I’d be willing to bet most of this is just rhetoric companies are using to try and maintain a hold on lucrative and anti-competitive repair practices.

Personal data breaches are an understandable concern, but hopefully this just spurs manufacturers to make encrypting and locking down data on devices easier and more accessible to general users.
There will probably be some growing pains, but if this is successful then it will be a win for both consumers and security researchers.

4 Likes

I agree with Julian, hiding flaws behind red tape does not make them secure. Requiring repair manuals to be available forces companies to make better products because those flaws that they are going to publicly facing. Look at the work that is done in the DEFCON villages like the car hacking or voting booth villages, these are people that are not looking to profit from the found vulnerabilities but to report them to the company because they want the products they use to be better and safer. The people profiting from corner cutting are the companies at the end user’s expense. If I found a part in a repair manual that was vulnerable to breakage, I’d find a way to reinforce it to protect my investment then report it to the company to help others in my community. Restricting public access of repair manuals never stopped a phreak from getting their hands on one, the companies would just rather spend their money on legislated resources instead of product improvement. I remember when computers back in the 80’s use to come with a manual containing the schematics of the motherboard with them, funny thing is my Macintosh Plus that came with that still boots while modern computers only last a couple years. Going back to the security concerns makes me think of lock picking.
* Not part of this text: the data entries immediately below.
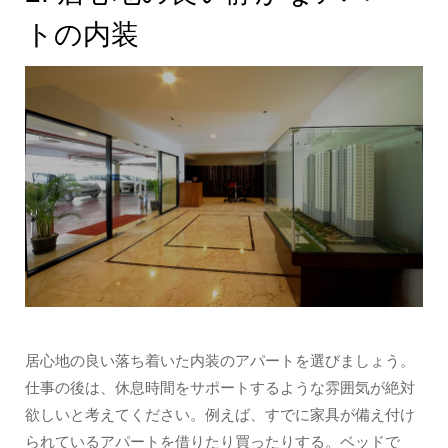
トの内装
居心地の良い落ち着いた内装のアパートを選びましょう。
仕事の後は、休息時間をサポートするような雰囲気が絶対
欲しいと考えてください。例えば、すでに家具が備え付け
られているアパートを借りたり買ったりする。ベッドで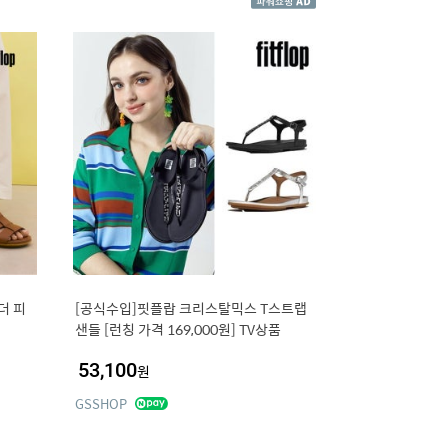
더 피
[공식수입]핏플랍 크리스탈믹스 T스트랩
샌들 [런칭 가격 169,000원] TV상품
53,100
원
GSSHOP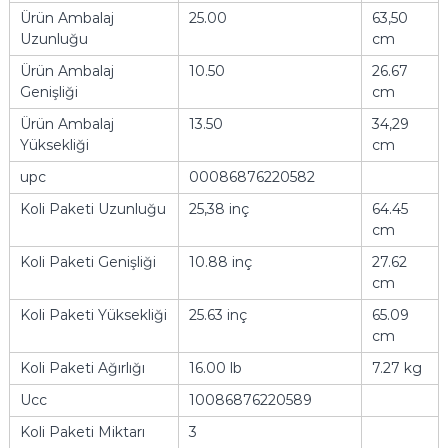
Ürün Ambalaj
25.00
63,50
Uzunluğu
cm
Ürün Ambalaj
10.50
26.67
Genişliği
cm
Ürün Ambalaj
13.50
34,29
Yüksekliği
cm
upc
00086876220582
Koli Paketi Uzunluğu
25,38 inç
64.45
cm
Koli Paketi Genişliği
10.88 inç
27.62
cm
Koli Paketi Yüksekliği
25.63 inç
65.09
cm
Koli Paketi Ağırlığı
16.00 lb
7.27 kg
Ucc
10086876220589
Koli Paketi Miktarı
3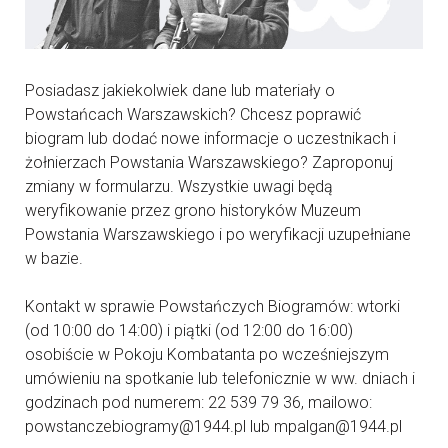
Posiadasz jakiekolwiek dane lub materiały o
Powstańcach Warszawskich? Chcesz poprawić
biogram lub dodać nowe informacje o uczestnikach i
żołnierzach Powstania Warszawskiego? Zaproponuj
zmiany w formularzu. Wszystkie uwagi będą
weryfikowanie przez grono historyków Muzeum
Powstania Warszawskiego i po weryfikacji uzupełniane
w bazie.
Kontakt w sprawie Powstańczych Biogramów: wtorki
(od 10:00 do 14:00) i piątki (od 12:00 do 16:00)
osobiście w Pokoju Kombatanta po wcześniejszym
umówieniu na spotkanie lub telefonicznie w ww. dniach i
godzinach pod numerem: 22 539 79 36, mailowo:
powstanczebiogramy@1944.pl lub mpalgan@1944.pl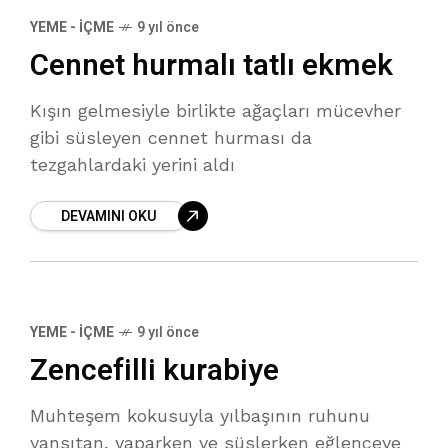
YEME - İÇME
9 yıl önce
Cennet hurmalı tatlı ekmek
Kışın gelmesiyle birlikte ağaçları mücevher
gibi süsleyen cennet hurması da
tezgahlardaki yerini aldı
DEVAMINI OKU
YEME - İÇME
9 yıl önce
Zencefilli kurabiye
Muhteşem kokusuyla yılbaşının ruhunu
yansıtan, yaparken ve süslerken eğlenceye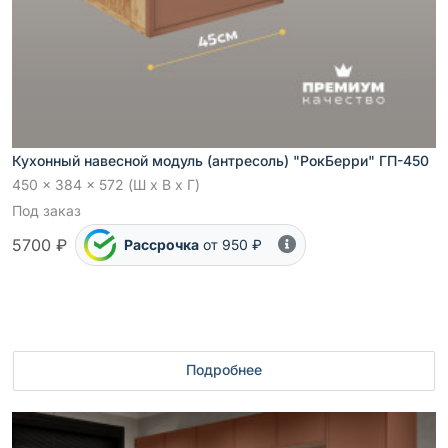
Кухонный навесной модуль (антресоль) "РокБерри" ГП-450
450 x 384 x 572 (Ш x В x Г)
Под заказ
5700 ₽
Рассрочка
от 950 ₽
Подробнее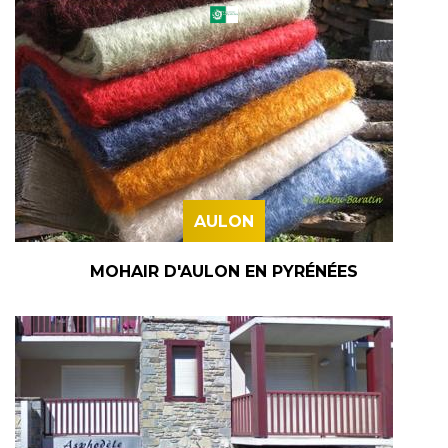
AULON
MOHAIR D'AULON EN PYRÉNÉES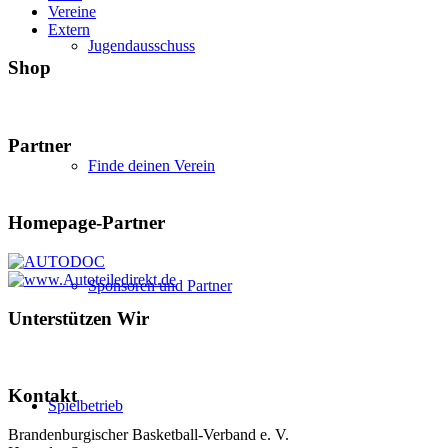
Vereine
Extern
Jugendausschuss
Shop
Partner
Finde deinen Verein
Homepage-Partner
Sponsoren und Partner
Unterstützen Wir
Kontakt
Spielbetrieb
Brandenburgischer Basketball-Verband e. V.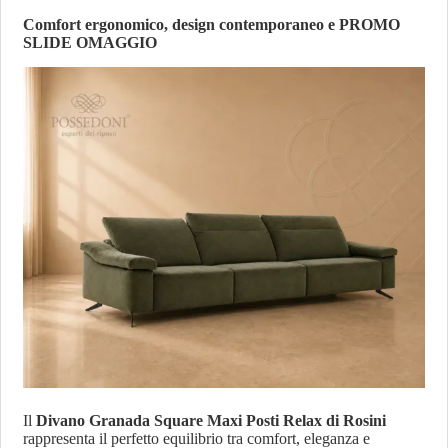
Comfort ergonomico, design contemporaneo e PROMO
SLIDE
OMAGGIO
Il
Divano Granada Square Maxi Posti Relax di Rosini
rappresenta il perfetto equilibrio tra comfort, eleganza e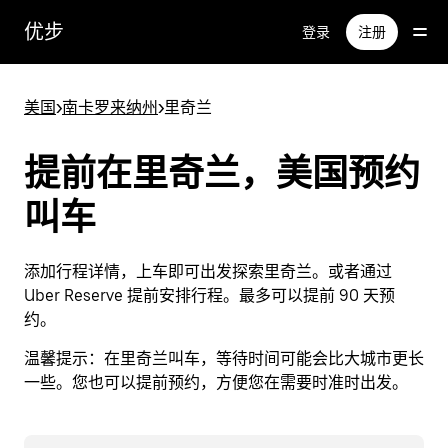
跳
优步
登录
注册
至
主
要
美国
>
南卡罗来纳州
>
里奇兰
内
容
提前在里奇兰，美国预约
叫车
添加行程详情，上车即可出发探索里奇兰。或者通过
Uber Reserve 提前安排行程。最多可以提前 90 天预
约。
温馨提示：
在里奇兰叫车，等待时间可能会比大城市更长
一些。您也可以提前预约，方便您在需要时准时出发。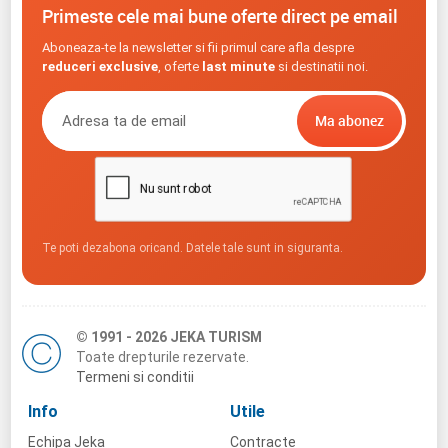
Primeste cele mai bune oferte direct pe email
Aboneaza-te la newsletter si fii primul care afla despre
reduceri exclusive
, oferte
last minute
si destinatii noi.
Te poti dezabona oricand. Datele tale sunt in siguranta.
© 1991 - 2026 JEKA TURISM
Toate drepturile rezervate.
Termeni si conditii
Info
Utile
Echipa Jeka
Contracte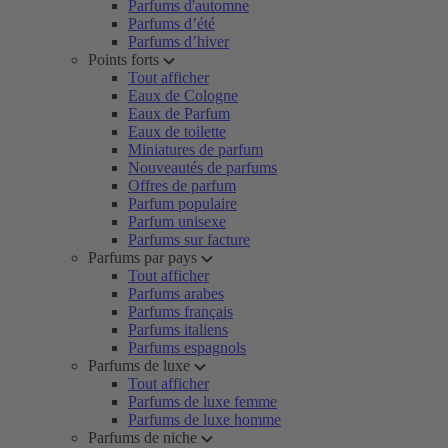
Parfums d'automne
Parfums d’été
Parfums d’hiver
Points forts
Tout afficher
Eaux de Cologne
Eaux de Parfum
Eaux de toilette
Miniatures de parfum
Nouveautés de parfums
Offres de parfum
Parfum populaire
Parfum unisexe
Parfums sur facture
Parfums par pays
Tout afficher
Parfums arabes
Parfums français
Parfums italiens
Parfums espagnols
Parfums de luxe
Tout afficher
Parfums de luxe femme
Parfums de luxe homme
Parfums de niche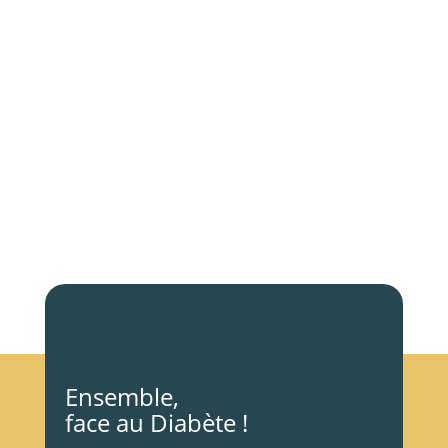
Ensemble,
face au Diabète !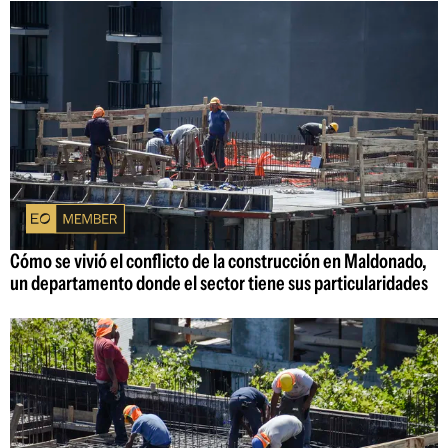
Cómo se vivió el conflicto de la construcción en Maldonado,
un departamento donde el sector tiene sus particularidades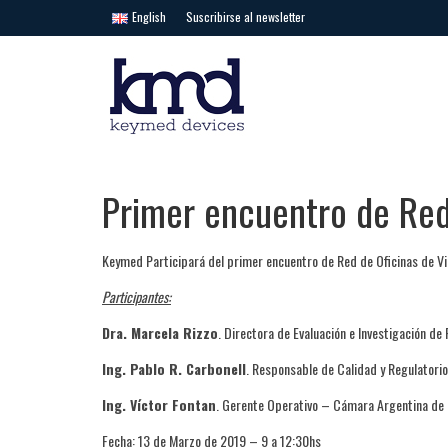
English
Suscribirse al newsletter
Primer encuentro de Re
Keymed Participará del primer encuentro de Red de Oficinas de Vi
Participantes:
Dra. Marcela Rizzo
. Directora de Evaluación e Investigación d
Ing. Pablo R. Carbonell
. Responsable de Calidad y Regulatori
Ing. Víctor Fontan
. Gerente Operativo – Cámara Argentina de 
Fecha
: 13 de Marzo de 2019 – 9 a 12:30hs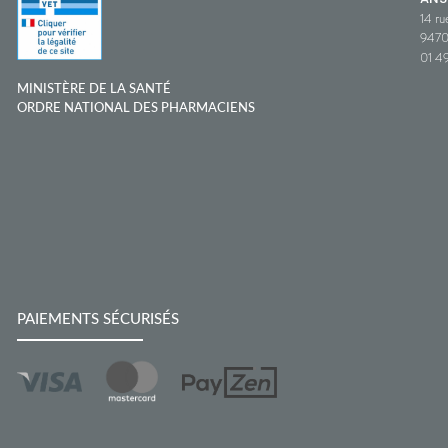
14 ru
9470
01 49
MINISTÈRE DE LA SANTÉ
ORDRE NATIONAL DES PHARMACIENS
PAIEMENTS SÉCURISÉS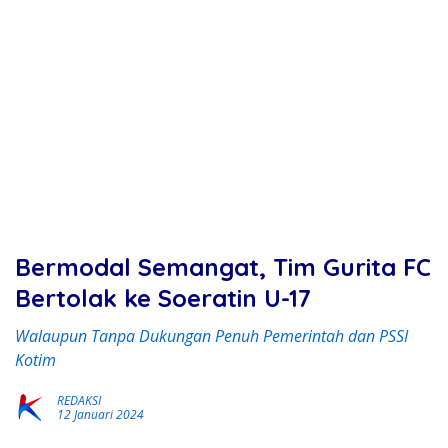
Bermodal Semangat, Tim Gurita FC
Bertolak ke Soeratin U-17
Walaupun Tanpa Dukungan Penuh Pemerintah dan PSSI
Kotim
REDAKSI
12 Januari 2024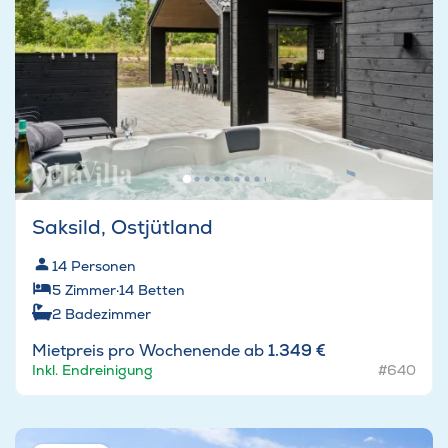
Saksild, Ostjütland
14
Personen
5
Zimmer
·
14
Betten
2
Badezimmer
Mietpreis pro Wochenende ab
1.349 €
Inkl. Endreinigung
#640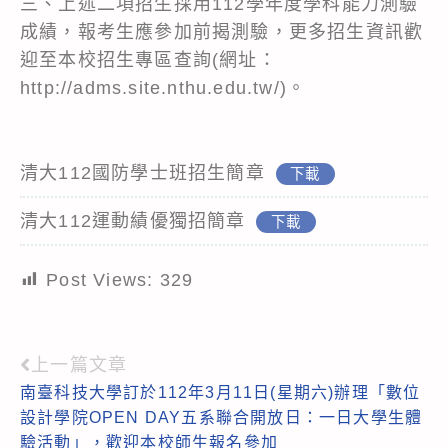
三、上述二項招生採用112學年度學科能力測驗
成績，報考生應參加前揭測驗，更多招生資訊歡
迎至本校招生專區查詢(網址：
http://adms.site.nthu.edu.tw/
)。
清大112國防學士班招生簡章
下載
清大112運動績優獨招簡章
下載
Post Views:
329
上一篇文章
Read
南臺科技大學訂於112年3月11日(星期六)辦理「數位
more
設計學院OPEN DAY五系聯合開放日：一日大學生體
articles
驗活動」，歡迎本校師生報名參加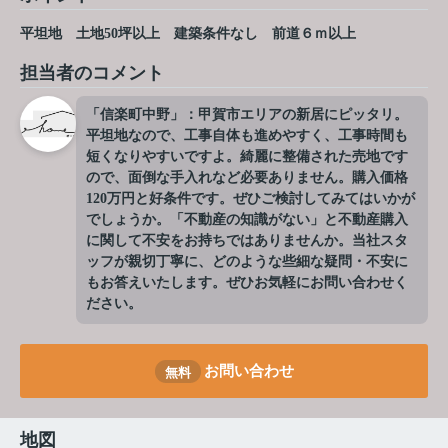
平坦地
土地50坪以上
建築条件なし
前道６ｍ以上
担当者のコメント
「信楽町中野」：甲賀市エリアの新居にピッタリ。
平坦地なので、工事自体も進めやすく、工事時間も
短くなりやすいですよ。綺麗に整備された売地です
ので、面倒な手入れなど必要ありません。購入価格
120万円と好条件です。ぜひご検討してみてはいかが
でしょうか。「不動産の知識がない」と不動産購入
に関して不安をお持ちではありませんか。当社スタ
ッフが親切丁寧に、どのような些細な疑問・不安に
もお答えいたします。ぜひお気軽にお問い合わせく
ださい。
お問い合わせ
無料
地図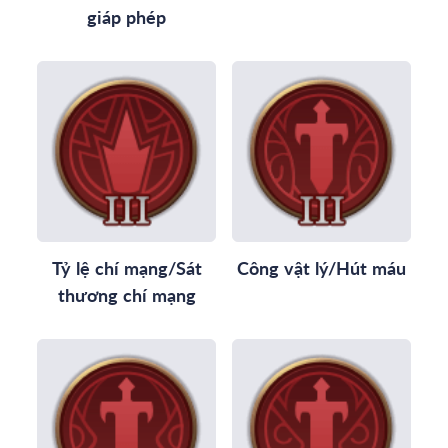
giáp phép
Tỷ lệ chí mạng/Sát
Công vật lý/Hút máu
thương chí mạng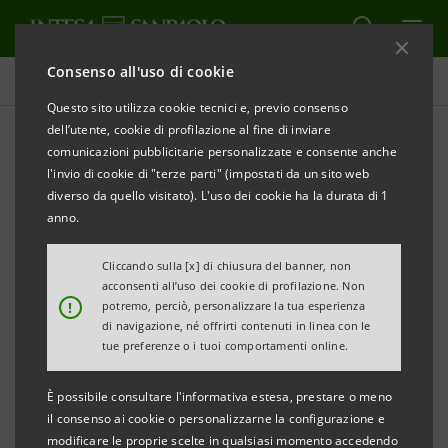
Consenso all'uso di cookie
Sostenibilità
Questo sito utilizza cookie tecnici e, previo consenso
dell’utente, cookie di profilazione al fine di inviare
comunicazioni pubblicitarie personalizzate e consente anche
News di sostenibilità
l'invio di cookie di "terze parti" (impostati da un sito web
diverso da quello visitato). L'uso dei cookie ha la durata di 1
anno.
ALERT
STAMPA
AGGIORNA
Cliccando sulla [x] di chiusura del banner, non
acconsenti all’uso dei cookie di profilazione. Non
Filtra per Anno
!
potremo, perciò, personalizzare la tua esperienza
2018
di navigazione, né offrirti contenuti in linea con le
tue preferenze o i tuoi comportamenti online.
È possibile consultare l'informativa estesa, prestare o meno
Intesa Sanpaolo partecipa
il consenso ai cookie o personalizzarne la configurazione e
modificare le proprie scelte in qualsiasi momento accedendo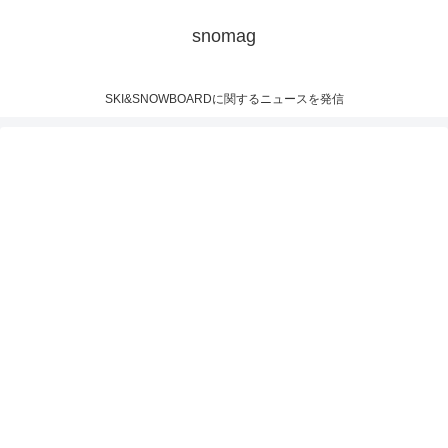
snomag
SKI&SNOWBOARDに関するニュースを発信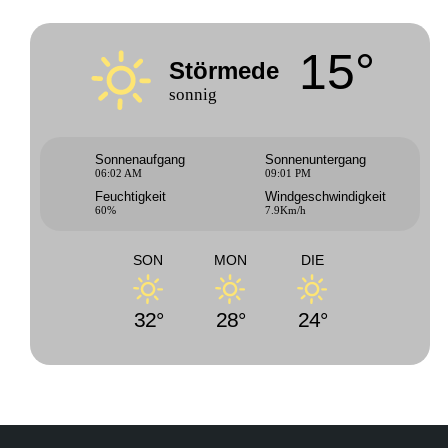
15°
Störmede
sonnig
Sonnenaufgang
Sonnenuntergang
06:02 AM
09:01 PM
Feuchtigkeit
Windgeschwindigkeit
60%
7.9Km/h
SON
MON
DIE
32°
28°
24°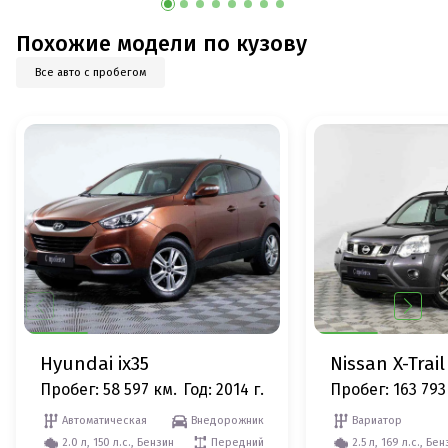
Похожие модели по кузову
Все авто с пробегом
Hyundai ix35
Nissan X-Trail
Пробег: 58 597 км.
Год: 2014 г.
Пробег: 163 793
Автоматическая
Внедорожник
Вариатор
2.0 л, 150 л.с., Бензин
Передний
2.5 л, 169 л.с., Бе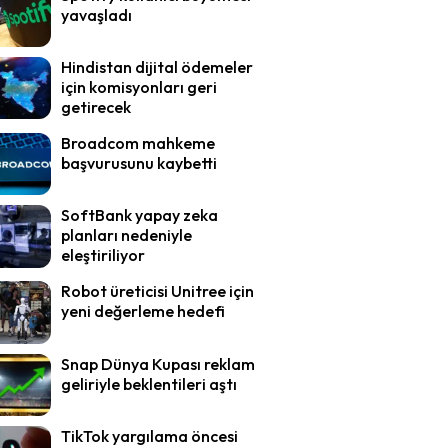
yavaşladı
Hindistan dijital ödemeler
için komisyonları geri
getirecek
Broadcom mahkeme
başvurusunu kaybetti
SoftBank yapay zeka
planları nedeniyle
eleştiriliyor
Robot üreticisi Unitree için
yeni değerleme hedefi
Snap Dünya Kupası reklam
geliriyle beklentileri aştı
TikTok yargılama öncesi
People get really nervous when they see how easy it is to exploit the physical vulnerabilities in a lock (even my 10 year old son does it) but i just remind them that locks are just a false sense of security and we must rely on security in layers verses just slapping a lock on something, in turn my education makes them more secure.

TL;DR
I feel more secure knowing what my vulnerabilities are and either accepting the risk or putting in compensating controls to mitigate them than being ignorant and thinking that there is no risk.

3 Likes

I feel that the horse has already left the barn on this. Last year Massachusetts amended a “right to repair” law to mandate open access to vehicle telemetry data via referendum. The primary argument used against it was “your mechanic will spy on you”, which is basically the same argument as “we can’t give you information because we don’t trust your judgement”. It passed with 75% approval. The argument against was extremely disingenuous since mechanics could get access to most of the data if they paid punitive fees to the manufacturer anyway.

Another thing to keep in mind is the hobbyist community. With any connected device, this community is extremely motivated and capable since it’s filled with technology and security professionals who want access and control over their own systems and devices. Today we see companies engaged in a cat and mouse battle with these communities where they black-list user agents and change client-ids while the community is decompiling mobile apps, setting up MITM ssl inspection, etc. This just creates noise in monitoring and management systems which prevents the vendor from differentiating between reverse-engineering activity and actual malicious attacks.

1 Like

Yeah, I think that’s the case for a lot of them.

Although I did hear about a few places that suddenly opened up their tools/parts to third party repair shops for the first time in the last year or so. Wonder if it’s related to the Big Happening of 2020 :thinking:

That’s pretty much how I feel about it. It’s not like it’s in their best interest to improve/extend the life of a device, anyway.

Side note, I recently found this site which has a ton of repair guides for cars, PC’s, game consoles, etc. so you can DIY stuff. A friend of mine was using it since they had some issues with their Switch and didn’t want to deal with Nintendo.